具体的なSAPの画面としてはT-CODE:BPの仕入先一般画面で確認できる最初の画面のデータが格納されているのじゃ!
主な項目
- サプライヤ(LIFNR)
仕入先コードを定義することができます。 (画像ではパラメータ設定でBPコードと仕入先コードを統合する設定にしていないため、サプライヤコード≠BPコードとなっています。)
- 名称1(NAME1)
仕入先の名称を設定します。文字数に応じて、名称2~4を使用することも可能です。
- 転記ブロック・購買ブロック(SPERR・SPERM)
一般データでの転記・購買ブロックはフラグ設定をすると拡張されている会社コード・購買組織全体に対してブロックが設定されます。
LFB1(仕入先:会社コードデータ)
仕入先会社データでは、法人単位などで設定されている会社コード単位での設定値を確認することができます。
主な項目
- 統制勘定コード(AKONT)
統制勘定元帳に転記する際に、どの勘定コードで転記するかを指定することができます。
(対象仕入先との取引時に買掛金計上にするか、経費計上にするかなど)
- 支払条件(ZTERM)
仕入先への買掛に対して、集計(締め日)・支払期日・支払方法などを設定することが可能です。この支払条件をもとに会計伝票の請求日付が提案されます。

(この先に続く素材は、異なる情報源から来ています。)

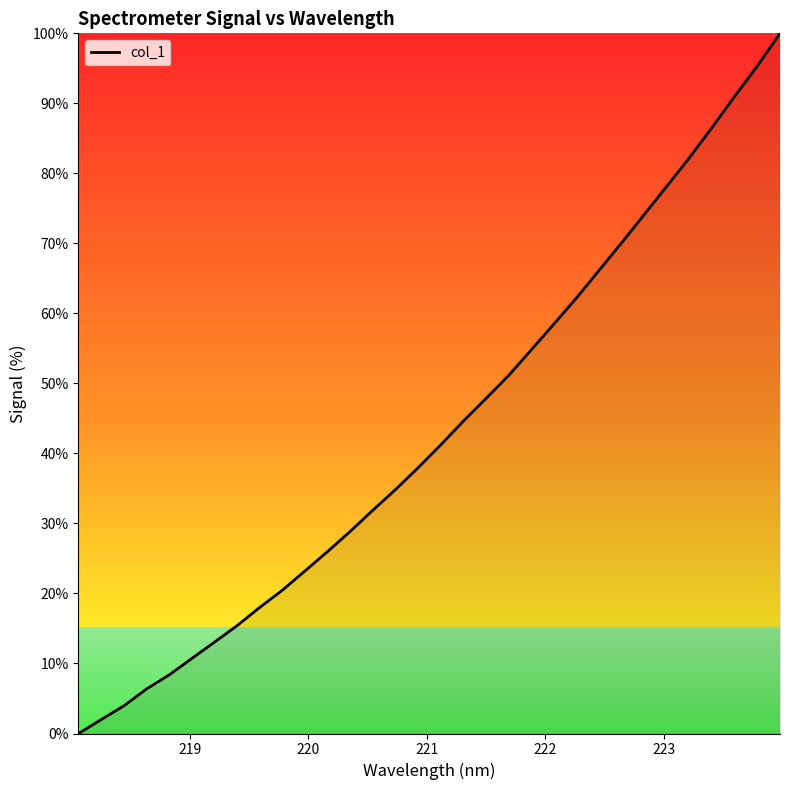

Does the chart display data point markers on the line(s)?

No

- その他:外注先タイプ(J_SC_SUBCONTYPE)
S/4の2022以降に追加された日本固有要件の下請法対象かの仕入先を判別するためのフラグになります。購買発注伝票時の下請法適用事業者との取引での伝票制御に本フラグを利用することができます。
LFM1(仕入先:購買組織データ)
仕入先 購買組織データでは、各購買部門単位ごとで設定された購買組織単位でのデータが格納されています。
主な項目
- 購買発注通貨(WAERS)
発注時に使用する通貨を設定します。
- 支払条件(ZTERM)
仕入先への買掛に対して、集計(締め日)・支払期日・支払方法などを設定することが可能です。この支払条件をもとに購買発注伝票の請求日付が提案されます。

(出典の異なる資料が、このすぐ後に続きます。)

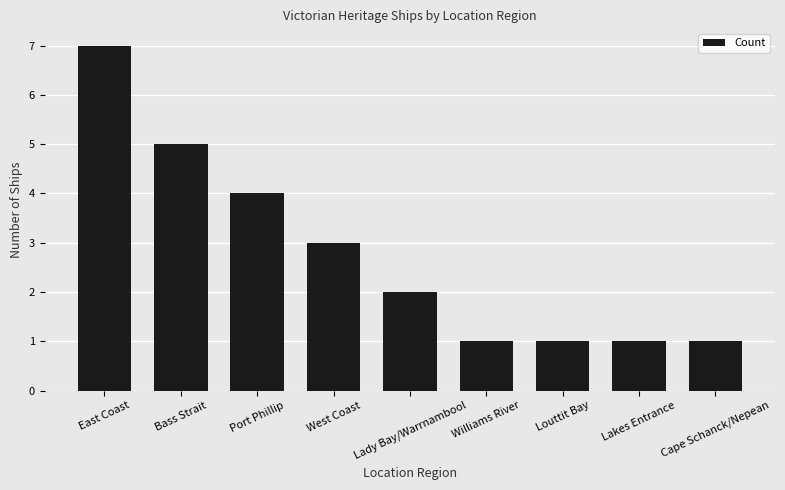

Where does the data first go above 2?

East Coast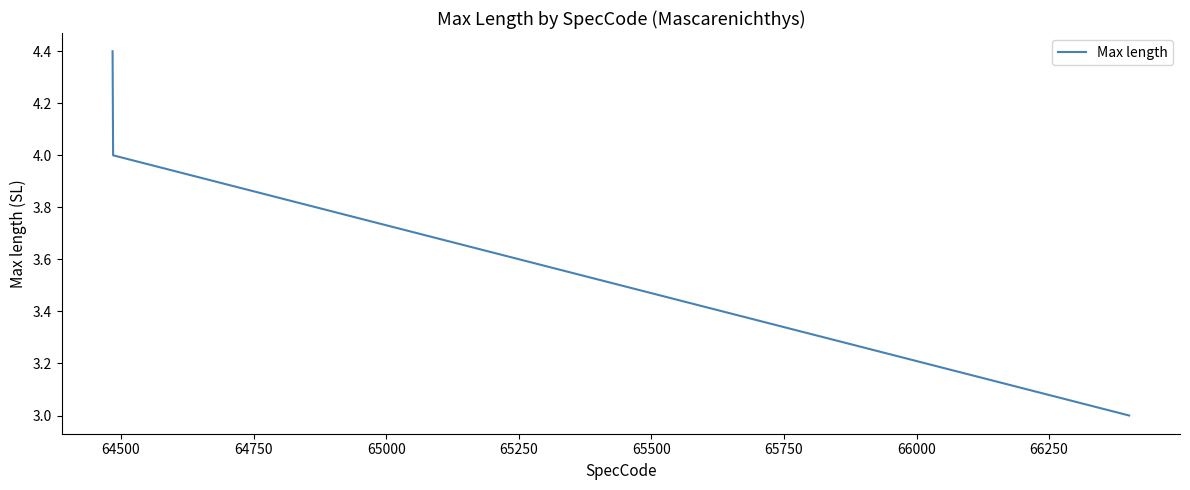

What is the maximum value shown in the chart?

4.4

- 入庫請求基準書・ERS(WEBRE・XERSY)
ERS(商品の入庫処理をトリガーに請求書照合を自動で行う機能)対象の仕入先かどうかを判定するフラグです。
- PO自動生成(KZAUT)
本フラグをオンにしている場合、購買依頼からの購買発注伝票変換を通常はマニュアルでの変換が必要なケースについてME59Nなどのトランザクションで自動的に登録することができます。
WYT3(仕入先:取引先機能)
BPマスタは得意先や仕入先といったマスタが統合されたほか、与信管理なども行うことができます。

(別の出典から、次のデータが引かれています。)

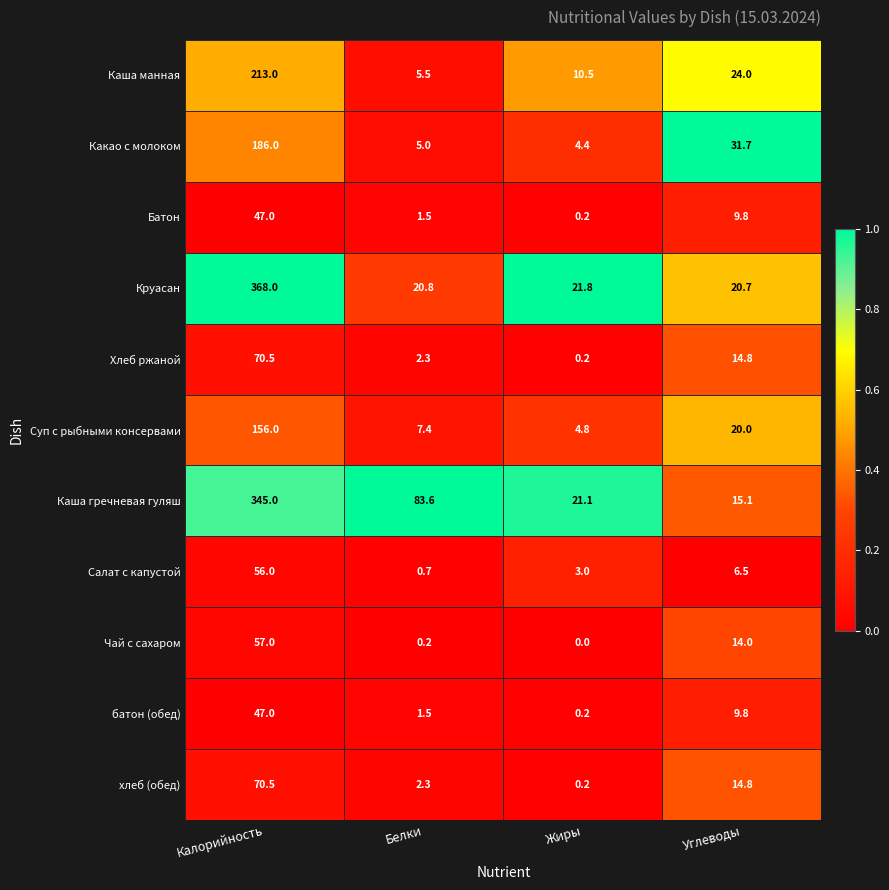

What is the sum of the Какао с молоком values at Калорийность and Белки?

191.0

そのため、1つの取引先コードが得意先なのか仕入先なのかといった情報を確認するためにはBPロールを参照することで判別を行います。
主な項目
- 取引先機能(PARVW)
対象の仕入先と取引を行った際に、伝票のヘッダ項目に対象仕入先に関連する債務計上先などを紐づけて提案させることができます。
- 取引先カウンタ(PARZA)
対象の取引先機能がそれぞれ何件紐づけられているかをカウントしています。注意点として取引先カウンタは項目長が3桁のためブランク+999までの計1,000件までしか設定できない点があげられます。
- サプライヤ参照(LIFN2)
対象の取引先機能にどのサプライヤコードが紐づいているかを確認できます。
使用例:仕入先が”XXXXXXX1″(名称:取引会社A – 販売部門B)のBPコードとして登録されており、別のBPコードで”XXXXXX2″(名称:取引会社A)が本体のBPコードとして登録されている場合、請求先を”XXXXXX2″にすることで購買発注伝票ヘッダの請求先に提案され、本体のBPコードに対して債務の計上先として登録されます。
以上が、仕入先マスタの代表的なテーブルじゃ!
このほかも細かなテーブルや項目があるが、本項目が主に発注業務時に設定することの多い項目として今回は紹介しておる。
最後に
以上、仕入先マスタに関する使用されることの多い基本的なテーブルについてマスタ上での画面とテーブルでの項目を比較しながら解説を行いました。
本記事を通じて、仕入先マスタの構造イメージおよび主要項目について理解いただければ幸いです。